While not as much is known about interactions with propionate, it does serve several metabolic purposes. Propionate increases insulin‐independent glucose uptake in C2C12 myotubes via activation of GPR‐41 receptors (Han et al., 2014). Propionate can also enter the TCA cycle as succinyl‐CoA where it is converted into oxaloacetate, contributing to hepatic gluconeogenesis (den Besten et al., 2013). Interestingly, certain microbes can convert exercise‐induced lactate into propionate via the methylmalonyl‐CoA pathway, which translated to increased athletic performance in one study in mice (Scheiman et al., 2019).
While the exact mechanism remains elusive, SCFA uptake has been shown to promote insulin‐like growth factor 1 (IGF‐1) production in both the liver and adipose tissue (Yan, Herzog et al., 2016). IGF‐1 is a primary anabolic hormone. Chronic subclinical inflammation (i.e., overexpression of IL‐6) can result in the down‐regulation of IGF‐1 (Maggio et al., 2013), contributing to anabolic resistance in myocytes (Haran et al., 2012). SCFAs also upregulate the NAD‐dependent deacetylase sirtuin‐1 (SIRT1) receptor (Ticinesi et al., 2017). SIRT1 is a redox‐sensitive energy sensor that can positively modulate mitochondrial biogenesis via PGC‐1α deacetylation (Clark & Mach, 2017).
2.2. Bile acid signalling
SIRT1 is also a target for secondary bile acids. Primary bile acids are cholesterol derivatives synthesised by hepatocytes in the liver where they are further conjugated with glycine or taurine and then secreted in bile into the small intestine (Swann et al., 2011). Within the small intestine, bile acids regulate bacterial proliferation and overgrowth, while also undergoing deconjugation, dehydrogenation, dehydroxylation and sulfation reactions to become secondary bile acids (Midtvedt, 1974). Because the microbiota plays an integral role in the production of secondary bile acids, microbial diversity also confers diversity on bile acid profile (Swann et al., 2011). Bile acids primarily function to absorb dietary fats and lipid‐soluble vitamins in the small intestine and maintain hepatic cholesterol homeostasis (Swann et al., 2011). Additionally, secondary bile acids have endocrine functions, enabling interaction with mitochondria via binding to the farnesoid X receptor (FXR) and the plasma membrane‐bound bile acid receptor (TGR5) (Swann et al., 2011).

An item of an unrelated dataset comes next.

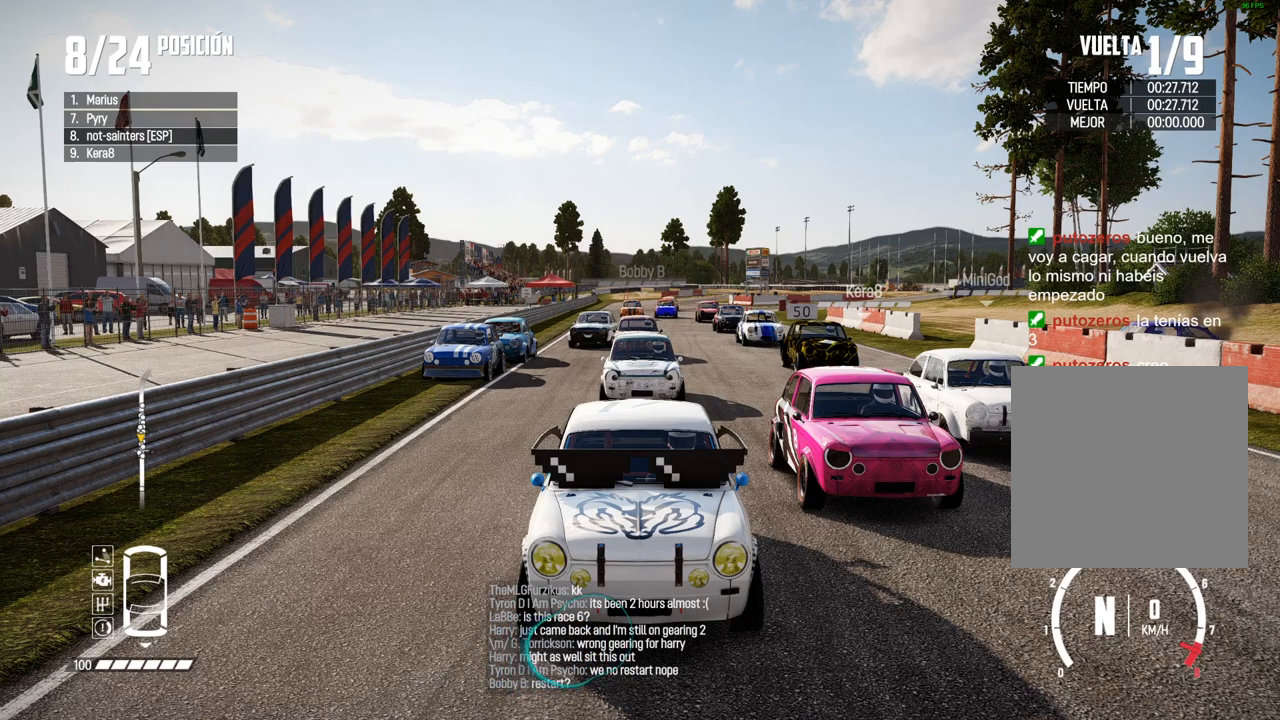
{"buttons": ["A", "R2"], "left_stick": "center", "right_stick": "center", "events": []}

Activation of the FXR reduces insulin resistance and protects against muscle fat deposition (Cipriani et al., 2010). FXR activation also downregulates steroid response element binding protein‐1c (SREBP‐1c), carbohydrate response element binding protein (ChREBP) and peroxisome proliferator‐activated receptor α (PPAR‐α), all of which are found in skeletal muscle playing roles in fatty acid synthesis (Joyce & Gahan, 2016), muscle fibre type determination (Hanke et al., 2011) and uptake and oxidation of fatty acids (Joyce & Gahan, 2016), respectively. Bile acid signalling pathways are summarised in Figure 1. A study using antibiotic deletion of gut microbes observed a disruption of microbial bile acid metabolism, resulting in an increase in TβMCA, a known antagonist of FXR receptors. The disruption of FXR signalling leads to atrophy via disruption of fibroblast growth factor 19 (FGF19; FGF15 in rodents) signalling and downstream extracellular signal‐regulated protein kinase (ERK) pathways (Qiu et al., 2021).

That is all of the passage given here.